Background: To review the legal framework governing organ donation and to get insight into the knowledge, attitudes and perceptions of participants on organ donation at Eersterust Community Health Centre (ECHC).
Methods: A desktop literature review with the aid of a legal expert and a cross sectional, descriptive study was conducted. The study population comprised of adult patients who consulted at ECHC. Data collected using a validated structured interview schedule. Socio-demographic factors associated with a positive or negative attitude towards organ donation were evaluated. Data were analysed by means of logistic regression in stata version 14.
Results: A total of 123 people were interviewed. A large proportion (50/123–40.7%) had never heard of organ donation. Of 73 (59.3%) participants were aware of organ donation, 70 (95.89%) said organ donation should be encouraged, 39 (53.42%) said an ‘opt-out’ (presumed consent) law would encourage people to donate organs, and 46 (63.02%) had a positive attitude towards the introduction of an ‘opt-out’ law. There was a significant association between both the level of education and occupation, and having a positive attitude towards the introduction of an ‘opt-out’ law. The South African (SA) health system currently follows the ‘opt-in’ organ procurement method, which differs from countries with higher organ donation rates.

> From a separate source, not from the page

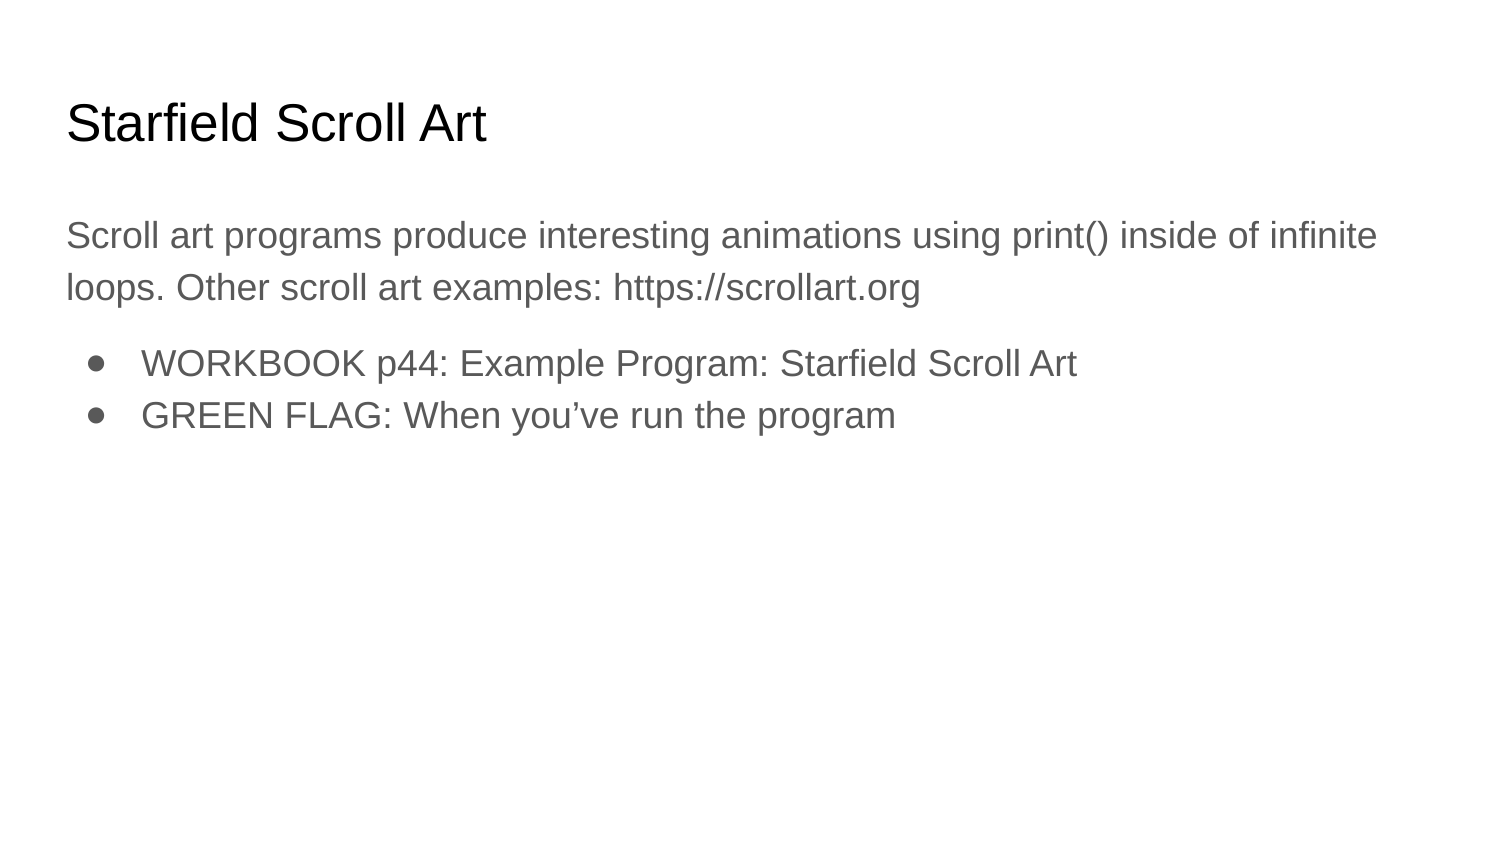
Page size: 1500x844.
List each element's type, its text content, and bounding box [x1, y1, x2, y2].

list Scroll art programs produce interesting animations using print() inside of infinite loops. Other scroll art examples: https://scrollart.org WORKBOOK p44: Example Program: Starfield Scroll Art GREEN FLAG: When you’ve run the program [51, 189, 1449, 750]
title Starfield Scroll Art [51, 72, 1449, 167]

Conclusion: The opt-in organ procurement system in SA sets the donation status as ‘refusal to donate’. Participants demonstrated a positive attitude towards organ donation and the introduction of an ‘opt-out’ law on organ donation.
Recommendations: There is a need for increasing awareness about organ donation. A larger study should be conducted to get a more holistic perspective on a larger range of participants.